Reputation: 12900
I was working on one solution and found that in some particular cases, hive insert overwrite
truncates the table however in few cases it doesn't. Would someone please explain me what it's behaving like that?
to explain this, I am table two tables, source and target and trying to insert data into master from source table using insert overwrite
When Source Table has partition
if source table has partition and if you write a condition such that partition does not exist then it won't truncate the master table.
create table source (name String) partitioned by (age int);
insert into source partition (age) values("gaurang", 11);
create table target (name String, age int);
insert into target partition (age) values("xxx", 99);
following query won't truncate the table even if select doesn't return anything.
insert overwrite table temp.test12 select * from temp.test11 where name="Ddddd" and age=99;
However, following query will truncate the table.
insert overwrite table temp.target select * from temp.test11 where name="Ddddd" and age=11;
it makes sense in the first case, as the partition(age=99) does not exist hence it should stop the execution of the query further. However this is my assumption, not sure what exactly happens.

Recorded data:
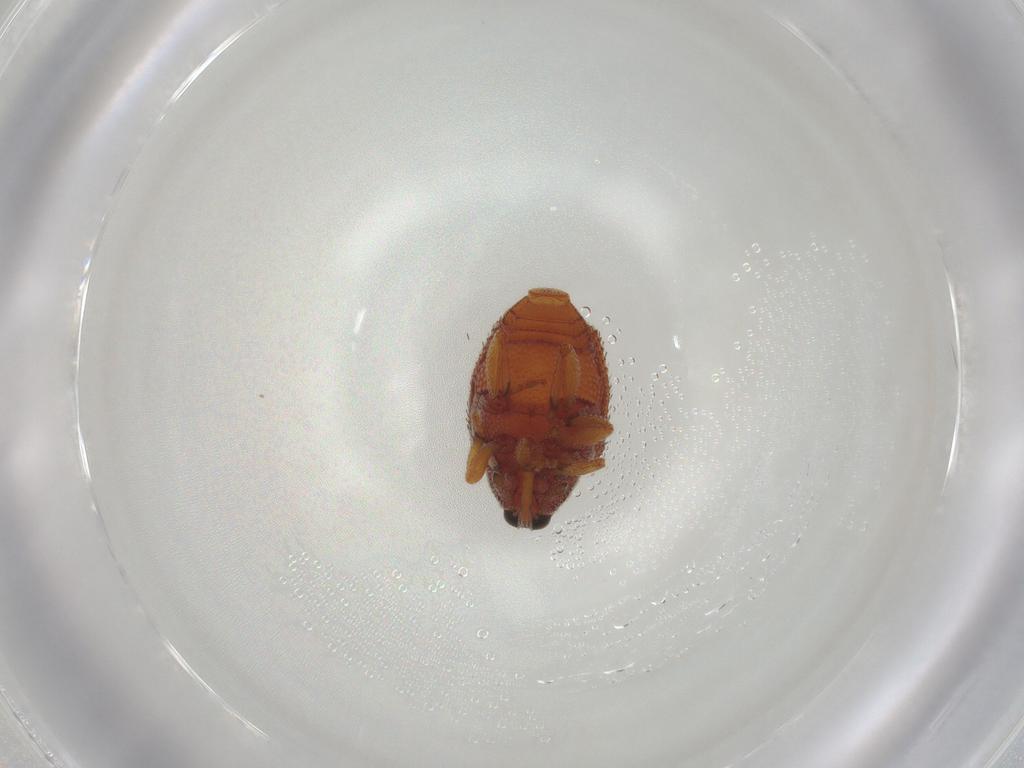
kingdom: Animalia
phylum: Arthropoda
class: Insecta
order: Coleoptera
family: Curculionidae
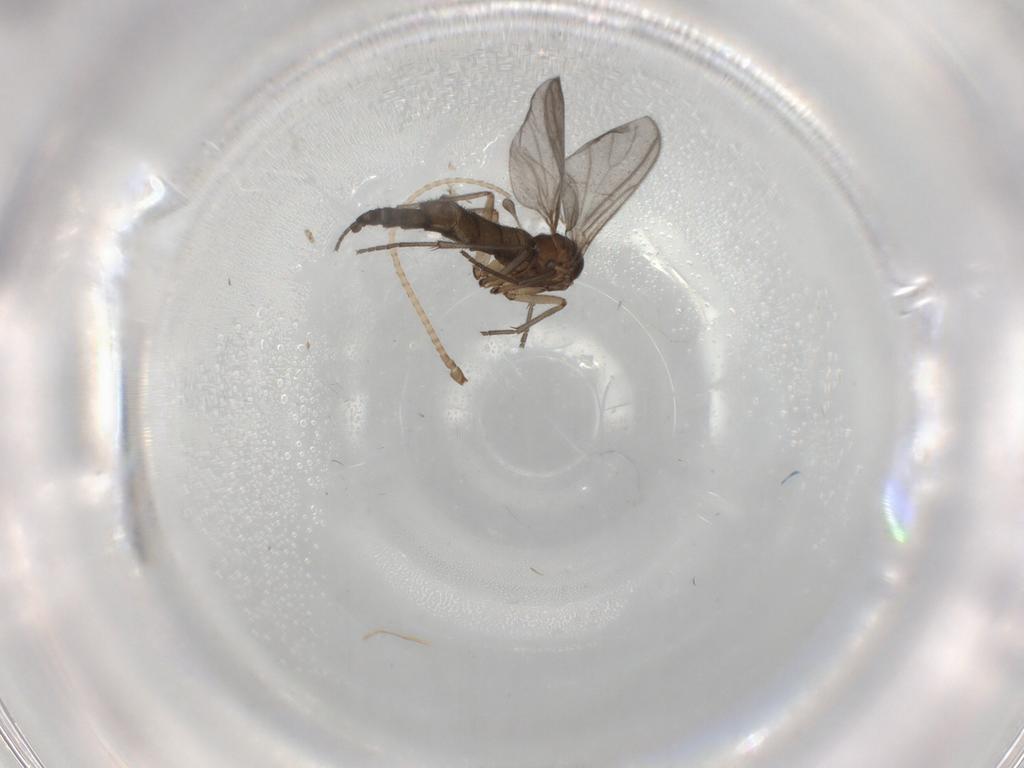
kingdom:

Problems and tasks >>
1 > In the forum post about Hive insert overwrite, what column is the source table partitioned by?
2 > Continue the forum post about Hive insert overwrite from where it stops.

Exercise answers >>
1 > It is partitioned by age, an int column.

2 >
When Source Table Doesn't have partition, but Target has in this case target table won't be truncated even if select statement from source table returns 0 rows.
use temp;
drop table if exists source1;
drop table if exists target1;
create table source1 (name String, age int);
create table target1 (name String) partitioned by (age int);
insert into source1 values ("gaurang", 11);
insert into target1 partition(age) values("xxx", 99);
select * from source1;
select * from target1;
Following query won't truncate the table even if no data found in select statement.
insert overwrite table temp.target1 partition(age) select * from temp.source1 where age=90;
When Source or Target don't have partition
In this case if I try to insert overwrite target and select statement doesn't return any row then target table will be truncated. check the example below.
use temp;
drop table if exists source1;
drop table if exists target1;
create table source1 (name String, age int);
create table target1 (name String, age int);
insert into source1 values ("gaurang", 11);
insert into target1 values("xxx", 99);
select * from source1;
select * from target1;
Following Query will truncate the target table.
insert overwrite table temp.target1 select * from temp.source1 where age=90;
Upvotes: 2
Views: 4006
Reputation: 38290
Better use term 'overwrite'
instead of truncate
, because it is what exactly happening during insert overwrite
.
When you write overwrite table temp.target1 partition(age)
you instructs Hive to overwrite partitions, not all the target1 table, only those partitions which will be returned by select.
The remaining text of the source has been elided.